> [Records provided]
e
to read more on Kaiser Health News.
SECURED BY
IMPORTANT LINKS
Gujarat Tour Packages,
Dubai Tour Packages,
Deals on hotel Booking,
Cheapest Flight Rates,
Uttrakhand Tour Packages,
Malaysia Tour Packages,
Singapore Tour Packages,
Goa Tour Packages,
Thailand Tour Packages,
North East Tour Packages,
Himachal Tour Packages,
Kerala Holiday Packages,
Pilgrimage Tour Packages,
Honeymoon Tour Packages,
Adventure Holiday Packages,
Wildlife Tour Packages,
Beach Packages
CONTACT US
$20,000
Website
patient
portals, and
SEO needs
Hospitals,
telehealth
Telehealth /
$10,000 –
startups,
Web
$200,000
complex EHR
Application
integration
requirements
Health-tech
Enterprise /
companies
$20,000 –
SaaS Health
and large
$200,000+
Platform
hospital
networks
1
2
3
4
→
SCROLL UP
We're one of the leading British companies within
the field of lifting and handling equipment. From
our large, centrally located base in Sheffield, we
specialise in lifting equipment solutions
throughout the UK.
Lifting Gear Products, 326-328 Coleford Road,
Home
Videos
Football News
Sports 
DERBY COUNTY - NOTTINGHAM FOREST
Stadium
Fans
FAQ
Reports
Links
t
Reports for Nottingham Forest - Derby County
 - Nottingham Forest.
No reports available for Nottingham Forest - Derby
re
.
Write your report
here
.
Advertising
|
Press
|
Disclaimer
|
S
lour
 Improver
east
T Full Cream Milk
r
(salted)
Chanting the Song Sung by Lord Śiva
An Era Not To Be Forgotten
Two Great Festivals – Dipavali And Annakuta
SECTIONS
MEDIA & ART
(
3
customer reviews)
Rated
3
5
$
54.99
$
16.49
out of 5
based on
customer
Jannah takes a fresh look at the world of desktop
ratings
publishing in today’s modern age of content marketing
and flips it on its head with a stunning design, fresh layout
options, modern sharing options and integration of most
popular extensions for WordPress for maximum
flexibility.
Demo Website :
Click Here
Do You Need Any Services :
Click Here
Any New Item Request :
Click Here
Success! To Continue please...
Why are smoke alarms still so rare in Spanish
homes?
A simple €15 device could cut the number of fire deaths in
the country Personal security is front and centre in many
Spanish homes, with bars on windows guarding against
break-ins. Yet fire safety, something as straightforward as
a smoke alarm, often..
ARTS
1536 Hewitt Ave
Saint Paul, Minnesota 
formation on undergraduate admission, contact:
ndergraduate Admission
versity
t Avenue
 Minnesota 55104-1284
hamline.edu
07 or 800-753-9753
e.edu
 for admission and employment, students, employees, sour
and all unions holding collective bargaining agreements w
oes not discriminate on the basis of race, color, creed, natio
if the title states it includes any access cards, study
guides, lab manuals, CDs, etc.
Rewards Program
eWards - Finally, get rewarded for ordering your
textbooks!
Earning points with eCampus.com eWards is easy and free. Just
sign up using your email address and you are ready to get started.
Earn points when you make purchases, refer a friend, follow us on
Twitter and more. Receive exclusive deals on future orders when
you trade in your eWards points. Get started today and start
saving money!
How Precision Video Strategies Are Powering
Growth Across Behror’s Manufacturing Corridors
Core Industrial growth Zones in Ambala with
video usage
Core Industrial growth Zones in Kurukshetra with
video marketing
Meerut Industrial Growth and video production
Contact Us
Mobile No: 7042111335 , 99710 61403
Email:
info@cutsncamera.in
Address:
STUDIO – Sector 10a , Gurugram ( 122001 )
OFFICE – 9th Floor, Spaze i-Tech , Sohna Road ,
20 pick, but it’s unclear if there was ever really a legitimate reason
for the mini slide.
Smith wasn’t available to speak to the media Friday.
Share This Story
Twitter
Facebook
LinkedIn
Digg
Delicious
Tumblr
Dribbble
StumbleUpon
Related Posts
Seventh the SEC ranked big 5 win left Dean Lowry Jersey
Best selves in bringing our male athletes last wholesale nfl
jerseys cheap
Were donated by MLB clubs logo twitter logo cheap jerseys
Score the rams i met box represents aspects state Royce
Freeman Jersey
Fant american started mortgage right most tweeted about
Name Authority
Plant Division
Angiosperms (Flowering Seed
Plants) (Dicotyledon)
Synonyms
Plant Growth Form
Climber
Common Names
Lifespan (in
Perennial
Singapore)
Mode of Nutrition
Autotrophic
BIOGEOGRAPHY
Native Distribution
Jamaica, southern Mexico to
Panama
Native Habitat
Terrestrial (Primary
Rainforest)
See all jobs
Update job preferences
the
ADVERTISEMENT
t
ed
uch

> [Action item] How many of the lines above contain the string "Singapore"? Reply with the number alone.

> [Answer below] 2